Revisiting Our Investment Approach

During times of uncertainty, investors often question how portfolios should be managed. Emotions run high and no one likes seeing the value of their accounts decline. However, it should be noted that pullbacks in the financial markets are a normal occurrence. At the same time each pullback feels different, and the causes are often not the same.

Most clients understand we take a long-term view and believe that short-term market movements are difficult, if not impossible to predict ahead of time. Because of this we employ an approach referred to as strategic asset allocation. Within this methodology, we attempt to identify the best risk profile for a client (i.e., mix of stocks and bonds) depending on their long-term goals and appetite for risk. Once the risk profile is agreed upon, we diversify stock exposure using asset classes that are expected to produce the highest long-term expected return for a given level of risk. After the asset classes are determined (and adjusted periodically), we use funds expected to best replicate the risk/return characteristics of those exposures.

For the bond portion of a portfolio, we utilize a broad-based approach (i.e., diversification) which has historically behaved differently than our stock exposure (low correlation). The current market has behaved unusually compared to many past downturns, whereby stocks and bonds have moved in tandem to varying degrees and this expected protection has not been as effective.

*DATA FOR REVIEW*
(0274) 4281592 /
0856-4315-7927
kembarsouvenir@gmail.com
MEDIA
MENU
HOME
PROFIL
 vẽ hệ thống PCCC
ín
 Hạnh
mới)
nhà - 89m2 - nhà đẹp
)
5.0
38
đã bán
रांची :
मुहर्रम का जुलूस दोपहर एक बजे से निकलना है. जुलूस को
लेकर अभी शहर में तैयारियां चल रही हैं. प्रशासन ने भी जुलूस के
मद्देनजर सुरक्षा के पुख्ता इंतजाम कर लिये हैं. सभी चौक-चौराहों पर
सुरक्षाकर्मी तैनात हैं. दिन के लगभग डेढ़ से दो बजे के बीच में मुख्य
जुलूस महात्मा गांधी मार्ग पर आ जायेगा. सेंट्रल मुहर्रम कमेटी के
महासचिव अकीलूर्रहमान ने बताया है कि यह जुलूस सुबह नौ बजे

--

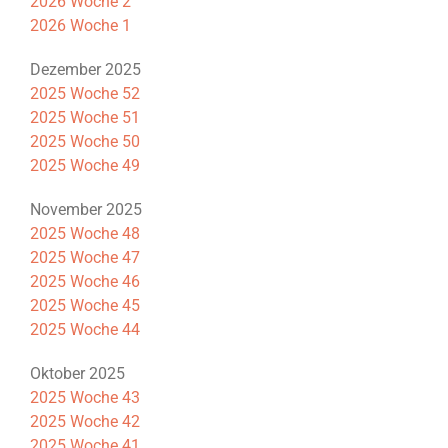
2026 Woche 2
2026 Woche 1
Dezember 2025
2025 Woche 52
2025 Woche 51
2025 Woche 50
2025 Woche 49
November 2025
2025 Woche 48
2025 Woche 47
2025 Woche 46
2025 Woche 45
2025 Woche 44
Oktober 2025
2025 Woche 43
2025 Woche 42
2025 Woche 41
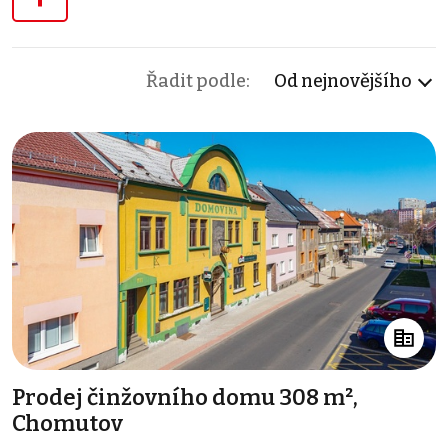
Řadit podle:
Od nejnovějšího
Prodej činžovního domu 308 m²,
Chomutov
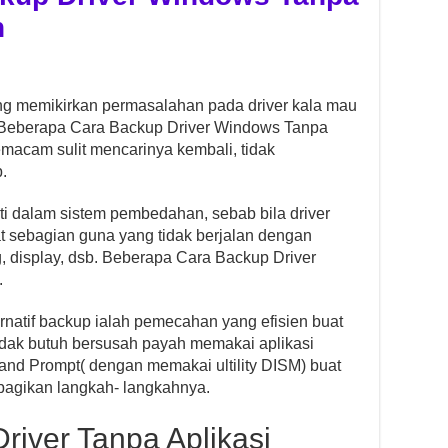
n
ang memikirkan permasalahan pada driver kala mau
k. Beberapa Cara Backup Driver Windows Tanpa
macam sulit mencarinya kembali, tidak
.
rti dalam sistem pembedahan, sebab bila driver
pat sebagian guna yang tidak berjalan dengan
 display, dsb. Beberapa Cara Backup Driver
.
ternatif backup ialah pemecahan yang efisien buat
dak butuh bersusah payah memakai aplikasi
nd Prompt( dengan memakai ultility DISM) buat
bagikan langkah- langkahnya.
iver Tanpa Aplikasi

...

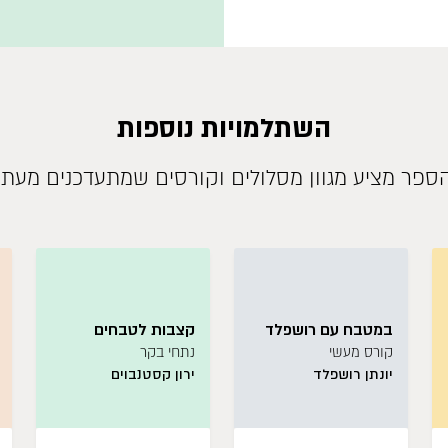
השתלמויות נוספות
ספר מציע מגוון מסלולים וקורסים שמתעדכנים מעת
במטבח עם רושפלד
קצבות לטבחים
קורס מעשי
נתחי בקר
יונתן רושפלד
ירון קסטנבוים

*WHAT YOU NEED TO DO*
**1)** Retype the passage on investment approach from "Most clients understand" up to and including "of those exposures.".
**2)** Lay out the lines of the first block of rows, from the line with "(0274) 4281592 /" up to and including the line with "मुहर्रम का जुलूस", as a JSON list of strings with one string per line, leaving out any blank lines.

*PER-TASK OUTPUTS*
**1)**
Most clients understand we take a long-term view and believe that short-term market movements are difficult, if not impossible to predict ahead of time. Because of this we employ an approach referred to as strategic asset allocation. Within this methodology, we attempt to identify the best risk profile for a client (i.e., mix of stocks and bonds) depending on their long-term goals and appetite for risk. Once the risk profile is agreed upon, we diversify stock exposure using asset classes that are expected to produce the highest long-term expected return for a given level of risk. After the asset classes are determined (and adjusted periodically), we use funds expected to best replicate the risk/return characteristics of those exposures.

**2)**
[
  "(0274) 4281592 /",
  "0856-4315-7927",
  "kembarsouvenir@gmail.com",
  "MEDIA",
  "MENU",
  "HOME",
  "PROFIL",
  " vẽ hệ thống PCCC",
  "ín",
  " Hạnh",
  "mới)",
  "nhà - 89m2 - nhà đẹp",
  ")",
  "5.0",
  "38",
  "đã bán",
  "रांची :",
  "मुहर्रम का जुलूस दोपहर एक बजे से निकलना है. जुलूस को"
]